Par conséquent , monsieur [I] [F] sera condamné à payer à monsieur [U] [D] et madame [B] [P] la somme de 1984,33€ au titre des loyers et charges impayés ou indemnités d’occupation arrêtée au 16 juin 2025 terme de juin 2025 inclus, avec intérêts au taux légal à compter de la signification du présent jugement.
Le sort des meubles éventuellement laissés dans les lieux est spécifiquement organisé aux articles R.433-1 et suivants du code des procédures civiles d’exécution au titre des opérations d’expulsion. Il n’y a donc pas lieu d’ordonner leur enlèvement, leur transport ni leur séquestration, qui demeurent à ce stade purement hypothétiques.
Sur les autres demandes
En application de l’article 696 du code de procédure civile, le preneur, partie succombante, supportera les dépens de l’instance qui comprendront notamment les frais du commandement de payer visant la clause résolutoire et les frais d’assignation.
L’équité commande de ne pas laisser les frais irrépétibles à la charge du bailleur et de mettre à la charge de monsieur [I] [F] une somme de 500€ que le preneur sera condamné à payer à monsieur [U] [D] et madame [B] [P] au titre de la demande fondée sur l’article 700 du code de procédure civile formée par ces derniers.
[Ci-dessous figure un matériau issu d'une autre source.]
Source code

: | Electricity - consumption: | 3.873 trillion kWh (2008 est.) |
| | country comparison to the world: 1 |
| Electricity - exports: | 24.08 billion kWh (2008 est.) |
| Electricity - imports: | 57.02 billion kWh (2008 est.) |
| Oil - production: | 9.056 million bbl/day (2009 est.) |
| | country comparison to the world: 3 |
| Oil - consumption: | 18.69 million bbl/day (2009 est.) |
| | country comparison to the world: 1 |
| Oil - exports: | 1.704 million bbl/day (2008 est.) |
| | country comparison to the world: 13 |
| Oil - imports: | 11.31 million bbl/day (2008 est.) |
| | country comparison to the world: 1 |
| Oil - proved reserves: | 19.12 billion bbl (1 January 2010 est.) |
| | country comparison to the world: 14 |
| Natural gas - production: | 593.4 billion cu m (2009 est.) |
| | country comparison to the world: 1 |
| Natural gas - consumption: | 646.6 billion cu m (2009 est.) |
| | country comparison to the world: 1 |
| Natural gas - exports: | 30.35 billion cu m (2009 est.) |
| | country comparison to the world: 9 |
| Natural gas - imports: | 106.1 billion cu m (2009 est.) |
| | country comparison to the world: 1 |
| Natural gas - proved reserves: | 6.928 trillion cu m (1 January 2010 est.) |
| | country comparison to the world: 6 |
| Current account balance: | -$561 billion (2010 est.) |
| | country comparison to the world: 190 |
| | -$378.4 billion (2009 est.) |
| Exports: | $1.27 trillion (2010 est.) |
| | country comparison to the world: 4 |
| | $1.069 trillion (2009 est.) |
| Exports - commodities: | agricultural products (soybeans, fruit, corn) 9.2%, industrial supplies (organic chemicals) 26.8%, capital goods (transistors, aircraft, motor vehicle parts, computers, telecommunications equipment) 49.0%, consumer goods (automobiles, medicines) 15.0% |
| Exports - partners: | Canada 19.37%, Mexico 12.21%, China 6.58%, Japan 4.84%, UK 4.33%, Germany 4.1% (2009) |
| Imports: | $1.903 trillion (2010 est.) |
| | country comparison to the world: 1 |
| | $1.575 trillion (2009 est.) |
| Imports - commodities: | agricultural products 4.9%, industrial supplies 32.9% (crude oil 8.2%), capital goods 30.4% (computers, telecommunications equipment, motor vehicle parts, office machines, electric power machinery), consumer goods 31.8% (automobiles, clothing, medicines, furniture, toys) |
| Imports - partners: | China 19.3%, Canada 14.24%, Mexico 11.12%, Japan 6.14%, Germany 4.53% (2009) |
Enfin, il convient de rappeler que la présente décision est exécutoire de plein droit.
PAR CES MOTIFS
Le Juge des Contentieux et de la Protection, statuant par mise à disposition au greffe, par jugement contradictoire et en premier ressort,
CONSTATE la validité du congé signifié le 15 janvier 2024 pour la date du 7 octobre 2024 à monsieur [I] [F] au 8 octobre 2024 relatif au logement par lui occupé et sis [Adresse 2] et en conséquence dit que monsieur [I] [F] est occupant sans droit ni titre;
ORDONNE en conséquence à monsieur [I] [F] de libérer les lieux et de restituer les clés dans le délai de quinze jours à compter de la signification du présent jugement;
DIT qu’à défaut de départ volontaire et restitution des clés dans ce délai, monsieur [I] [F] pourra être expulsé, ainsi que tous occupants de son chef, selon les voies de droit instituées par les articles L 411-1 et suivants du code des procédures civiles d’exécution, au besoin avec le concours de la force publique et d’un serrurier;
SUPPRIME le délai prévu à l’article 412-1 du Code des procédures civiles d’exécution
RAPPELLE que le sort du mobilier trouvé dans les lieux est régi par les dispositions des articles L 433-1 et suivants du code des procédures civiles d’exécution ;
DIT n’y avoir lieu à ordonner l’enlèvement, le transport et la séquestration des meubles éventuellement laissés sur place;
CONDAMNE monsieur [I] [F] à payer à monsieur [U] [D] et madame [B] [P], une indemnité mensuelle d’occupation égale au montant mensuel du loyer augmenté des charges qui auraient été dus si le bail s’était poursuivi, à compter du 8 octobre 2024 ;
DIT que l’indemnité mensuelle d’occupation devra être réglée à terme et au plus tard le 5 du mois suivante et au pro rata temporis jusqu’à la libération effective des lieux;
CONDAMNE monsieur [I] [F] à payer à monsieur [U] [D] et madame [B] [P] la somme de 1984,33€ (mille-neuf-cent-quatre-vingt-quatre euros et trente-trois centimes) au titre des loyers et charges impayés ou indemnités d’occupation arretée au 16 juin 2025 terme de juin 2025 inclus, avec intérêts au taux légal à compter de la signification du présent jugement;
CONDAMNE monsieur [I] [F] aux entiers dépens de l’instance qui comprendront notamment les frais du commandement de payer visant la clause résolutoire et les frais d’assignation;
CONDAMNE monsieur [I] [F] à payer à monsieur [U] [D] et madame [B] [P] la somme de 500€ (Cinq-cents euros) au titre de l’article 700 du code de procédure civile;
RAPPELLE que la présente décision est exécutoire de plein droit;
REJETTE toutes autres demandes plus amples ou contraires.